Parker v. David Eugene Matthews, USSC No. 11-845, 6/11/12, reversing 651 F.3d 489 (6th Cir. 2011)
In this habeas case, the United States Court of Ap- peals for the Sixth Circuit set aside two 29-year-old murder convictions based on the flimsiest of rationales. The court’s decision is a textbook example of what the Antiterrorism and Effective Death Penalty Act of 1996 (AEDPA) proscribes: “using federal habeas corpus review as a vehicle to second-guess the reasonable decisions of state courts.” Renico v. Lett, 559 U. S. ___, ___ (2010) (slip op., at 12). We therefore grant the petition for certiorari and reverse.
Matthews, convicted of murder and sentenced to death by a Kentucky state court, argued on habeas review that the Commonwealth failed to prove absence of extreme emotional disturbance (which would mitigate the offense to manslaughter). The Sixth Circuit agreed (“because Petitioner satisfied his burden of going forward with respect to the EED element, and the prosecution neither undermined nor contravened Petitioner’s EED evidence, there remained a reasonable doubt regarding the EED element. Therefore, no rational trier of fact could have found beyond a reasonable doubt that Petitioner acted in the absence of EED, and convicting Petitioner violated the requirements articulated in In re Winship”). As noted, though, the Supreme Court now reverses: the state court concluded that the instructions adequately defined the issues, and the proof supported the finding of murder under those instructions.

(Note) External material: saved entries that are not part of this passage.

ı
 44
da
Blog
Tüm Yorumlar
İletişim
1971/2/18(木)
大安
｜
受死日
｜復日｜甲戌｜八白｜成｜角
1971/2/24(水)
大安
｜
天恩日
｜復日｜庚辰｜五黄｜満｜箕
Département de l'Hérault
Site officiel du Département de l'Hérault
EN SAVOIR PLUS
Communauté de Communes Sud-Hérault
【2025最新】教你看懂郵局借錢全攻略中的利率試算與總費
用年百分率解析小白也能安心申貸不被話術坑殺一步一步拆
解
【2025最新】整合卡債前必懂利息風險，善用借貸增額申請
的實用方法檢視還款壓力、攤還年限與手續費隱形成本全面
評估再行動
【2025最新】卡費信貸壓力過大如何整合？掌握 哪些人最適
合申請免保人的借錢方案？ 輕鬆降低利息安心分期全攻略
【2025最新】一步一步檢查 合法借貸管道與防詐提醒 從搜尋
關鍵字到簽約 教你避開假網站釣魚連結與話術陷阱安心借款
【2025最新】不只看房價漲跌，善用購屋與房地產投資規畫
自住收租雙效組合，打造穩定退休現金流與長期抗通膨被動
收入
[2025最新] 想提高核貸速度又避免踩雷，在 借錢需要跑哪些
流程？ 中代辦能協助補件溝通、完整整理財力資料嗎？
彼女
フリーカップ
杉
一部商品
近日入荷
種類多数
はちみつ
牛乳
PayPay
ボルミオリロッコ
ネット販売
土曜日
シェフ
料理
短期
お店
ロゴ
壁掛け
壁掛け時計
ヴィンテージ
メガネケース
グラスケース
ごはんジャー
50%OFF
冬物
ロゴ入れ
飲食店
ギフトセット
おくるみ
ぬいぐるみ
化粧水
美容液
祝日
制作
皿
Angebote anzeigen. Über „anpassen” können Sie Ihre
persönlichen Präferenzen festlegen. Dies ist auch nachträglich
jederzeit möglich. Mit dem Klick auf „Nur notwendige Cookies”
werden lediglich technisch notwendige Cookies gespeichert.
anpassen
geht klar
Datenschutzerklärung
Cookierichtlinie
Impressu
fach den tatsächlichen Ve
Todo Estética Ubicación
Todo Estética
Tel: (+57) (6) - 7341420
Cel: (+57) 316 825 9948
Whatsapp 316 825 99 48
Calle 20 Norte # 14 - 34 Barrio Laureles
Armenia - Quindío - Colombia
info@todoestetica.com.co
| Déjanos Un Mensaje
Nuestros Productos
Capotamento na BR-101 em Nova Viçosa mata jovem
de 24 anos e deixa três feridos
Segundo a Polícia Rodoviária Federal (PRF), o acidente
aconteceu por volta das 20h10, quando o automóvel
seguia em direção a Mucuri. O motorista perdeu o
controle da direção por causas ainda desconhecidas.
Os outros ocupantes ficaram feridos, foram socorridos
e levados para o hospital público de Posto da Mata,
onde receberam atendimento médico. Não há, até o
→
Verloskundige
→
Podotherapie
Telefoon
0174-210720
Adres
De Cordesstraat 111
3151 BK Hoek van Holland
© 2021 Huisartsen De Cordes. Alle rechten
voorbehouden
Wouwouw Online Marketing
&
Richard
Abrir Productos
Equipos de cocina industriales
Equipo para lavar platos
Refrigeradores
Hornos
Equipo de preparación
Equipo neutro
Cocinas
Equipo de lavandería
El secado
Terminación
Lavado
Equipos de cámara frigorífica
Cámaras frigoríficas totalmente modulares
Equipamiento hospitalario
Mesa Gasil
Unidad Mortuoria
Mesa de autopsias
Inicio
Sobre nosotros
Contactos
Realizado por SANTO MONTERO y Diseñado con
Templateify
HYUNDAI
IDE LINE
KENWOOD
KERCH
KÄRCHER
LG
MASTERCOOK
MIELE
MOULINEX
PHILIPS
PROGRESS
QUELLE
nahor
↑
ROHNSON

In short, the jury properly decided guilt with the burden assigned the Commonwealth, as upheld by the state court, but the Sixth Circuit erred in failing to defer to the state court determination. (Review here, the Court stresses, involves a “twice-deferential standard,” given that the issue is sufficiency of the evidence: deference in the sense that the evidence is reviewed in the light most favorable to the prosecution, and in the separate sense that a state court decision may not be overturned on habeas unless “objectively unreasonable.”)
The Sixth also granted relief on a theory of prosecutorial misconduct, that the closing argument suggested collusion with an expert to manufacture the emotional disturbance defense. The Court says in effect that the lower court failed to construe the record properly, that the prosecutor did not truly argue collusion. (“With the prosecutor’s immediate clarification that he was not alleging collusion in view, the Sixth Circuit’s conclusion that this feature of the closing argument clearly violated due process is unsupportable. “) Nor did the prosecutor’s suggestion “that Matthews had a motive to exaggerate his emotional disturbance in his meetings with” the expert work a denial of due process. (“The Sixth Circuit cited no precedent of this Court in support of its conclusion that due process prohibits a prosecutor from emphasizing a criminal defendant’s motive to exaggerate exculpatory facts.”)
The lower court further “erred by consulting its own precedents, rather than those of this Court,” an error “identical” to one committed by the same Circuit in Renico, making the error “plain and repetitive.” And so the Sixth shall become the Ninth.